Problem:
Please answer these questions using the phrasal verbs lesson.
(a) How many phrasal verbs does the lesson say it covers?
(b) What does the lesson give as the opposite of "power up"?
(c) Which two phrasal verbs mean disconnecting from a network?

Excerpt:
[Start of Attachment]
24 essential phrasal verbs for computers and technology

If you need to learn computer words and computer terms, you’re going to love these phrasal verbs. They’re also useful if you need English for work or for using the internet.
Watch the video and learn the meanings of 24 computer phrasal verbs. And best of all – you get to practice them in a funny story.

Click here to see another video on separable phrasal verbs.
Click here to see more grammar videos

Computer Terms Phrasal Verbs Video

This lesson’s about phrasal verbs we use to talk about computers and technology. We’re going to look 24 common ones, learn their meanings and then we’ll have a story, because the best way to learn phrasal verbs is to see them in action.
Before we begin, there’s something you need to know about English phrasal verbs. Some are separable and some aren’t. So sometimes we can separate the verb from the other little word and sometimes we can’t.
For example, ‘plug in’ is a separable phrasal verb, so you can plug in a device or you can plug it in.
We say it in both ways but we don’t say ‘plug in it’. If you’re not sure about that, we’ve made another video about it. I’ll put a link here.
Inseparable phrasal verbs are different because we can’t separate the words. They stick together. For example, ‘get into’ is inseparable in this sentence and it means enter. If you can’t access the system, you can’t get into it. But you can’t say ‘get the system into’. Get and into stick together.
OK, now you know that, let’s look at some phrasal verbs and see what they mean.
First one. Before you use your computer you have to hook it up – connect the cables and give it power.
Next one? This is easy – you turn the computer on. Press a switch so it starts working. And what’s the opposite? It’s turn off, of course.
And here’s a very similar one. Power up means preparing a machine to work by supplying it with electricity. And the opposite? Power down.
When you turn on your computer it boots up. It starts working and loads a program so it’s ready to be used. Sometimes we just say boot.

I’m waiting for my computer to boot.

But often we say boot up.

It takes ages to boot up.

And the opposite of boot up is shut down. It means to stop it operating.

Sometimes I forget to shut down my computer before I go home. It means it’s running all night.

Next one? Or next two! They both mean the same thing – connect to a network. Usually we need a password to log in. You can say log in or log on – it’s the same. So what’s the opposite? Log off or log out. That’s when you disconnect from a network.
[End of Attachment]
Data section:
[Start of Attachment]
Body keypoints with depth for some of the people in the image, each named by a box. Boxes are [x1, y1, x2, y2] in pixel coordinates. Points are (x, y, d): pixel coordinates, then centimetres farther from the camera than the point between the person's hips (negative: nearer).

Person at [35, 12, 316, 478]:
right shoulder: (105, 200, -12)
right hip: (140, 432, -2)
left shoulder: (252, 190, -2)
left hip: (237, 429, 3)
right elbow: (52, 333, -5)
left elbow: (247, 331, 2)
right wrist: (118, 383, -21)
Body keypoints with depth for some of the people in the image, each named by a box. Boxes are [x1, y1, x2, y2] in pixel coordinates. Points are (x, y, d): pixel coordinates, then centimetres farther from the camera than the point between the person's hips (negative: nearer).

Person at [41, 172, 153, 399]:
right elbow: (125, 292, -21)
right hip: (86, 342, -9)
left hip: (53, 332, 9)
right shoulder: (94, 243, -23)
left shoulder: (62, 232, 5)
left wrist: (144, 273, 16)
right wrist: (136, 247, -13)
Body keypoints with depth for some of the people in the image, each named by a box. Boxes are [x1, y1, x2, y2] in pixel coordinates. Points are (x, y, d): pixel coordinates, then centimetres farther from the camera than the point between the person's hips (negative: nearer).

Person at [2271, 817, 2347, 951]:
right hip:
[End of Attachment]
[Start of Attachment]
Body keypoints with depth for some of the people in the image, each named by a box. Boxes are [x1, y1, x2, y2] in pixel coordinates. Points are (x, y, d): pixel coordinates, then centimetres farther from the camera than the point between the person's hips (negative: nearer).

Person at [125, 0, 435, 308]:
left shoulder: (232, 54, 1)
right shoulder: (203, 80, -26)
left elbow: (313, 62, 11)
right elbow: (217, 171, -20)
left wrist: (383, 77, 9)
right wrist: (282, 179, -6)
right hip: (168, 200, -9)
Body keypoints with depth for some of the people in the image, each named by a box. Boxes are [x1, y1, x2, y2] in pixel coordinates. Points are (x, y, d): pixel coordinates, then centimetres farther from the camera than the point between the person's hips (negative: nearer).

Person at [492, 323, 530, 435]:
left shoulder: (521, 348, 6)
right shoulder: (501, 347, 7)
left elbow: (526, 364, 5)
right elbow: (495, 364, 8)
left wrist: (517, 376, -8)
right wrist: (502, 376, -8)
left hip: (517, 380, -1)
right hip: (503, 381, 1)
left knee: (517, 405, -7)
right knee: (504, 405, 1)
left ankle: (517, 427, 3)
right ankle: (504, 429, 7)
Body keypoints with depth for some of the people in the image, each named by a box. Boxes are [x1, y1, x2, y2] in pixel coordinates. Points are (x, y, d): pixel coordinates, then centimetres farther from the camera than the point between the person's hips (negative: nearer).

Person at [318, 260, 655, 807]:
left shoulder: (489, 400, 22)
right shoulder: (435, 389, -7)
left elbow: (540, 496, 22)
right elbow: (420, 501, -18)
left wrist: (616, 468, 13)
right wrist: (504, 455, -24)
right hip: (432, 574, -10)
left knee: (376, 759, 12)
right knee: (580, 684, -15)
[End of Attachment]
Task output:
(a) 24
(b) Power down
(c) Log off and log out